--- START ---

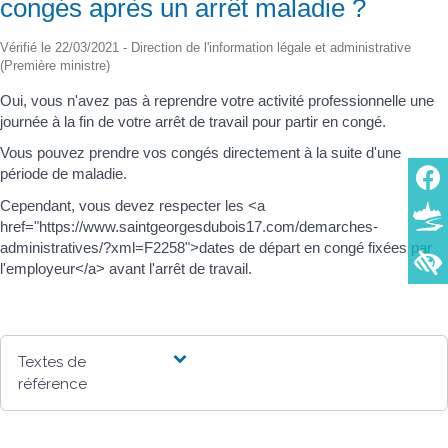
congés après un arrêt maladie ?
Vérifié le 22/03/2021 - Direction de l'information légale et administrative
(Première ministre)
Oui, vous n'avez pas à reprendre votre activité professionnelle une
journée à la fin de votre arrêt de travail pour partir en congé.
Vous pouvez prendre vos congés directement à la suite d'une
période de maladie.
Cependant, vous devez respecter les <a
href="https://www.saintgeorgesdubois17.com/demarches-
administratives/?xml=F2258">dates de départ en congé fixées par
l'employeur</a> avant l'arrêt de travail.
Textes de
référence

--- END ---

YOUR TASK: From the line containing "Oui, vous n'avez" down to the last line of the data, transcribe every line exactly; nothing else should appear.

EXERCISE ANSWER:
Oui, vous n'avez pas à reprendre votre activité professionnelle une
journée à la fin de votre arrêt de travail pour partir en congé.
Vous pouvez prendre vos congés directement à la suite d'une
période de maladie.
Cependant, vous devez respecter les <a
href="https://www.saintgeorgesdubois17.com/demarches-
administratives/?xml=F2258">dates de départ en congé fixées par
l'employeur</a> avant l'arrêt de travail.
Textes de
référence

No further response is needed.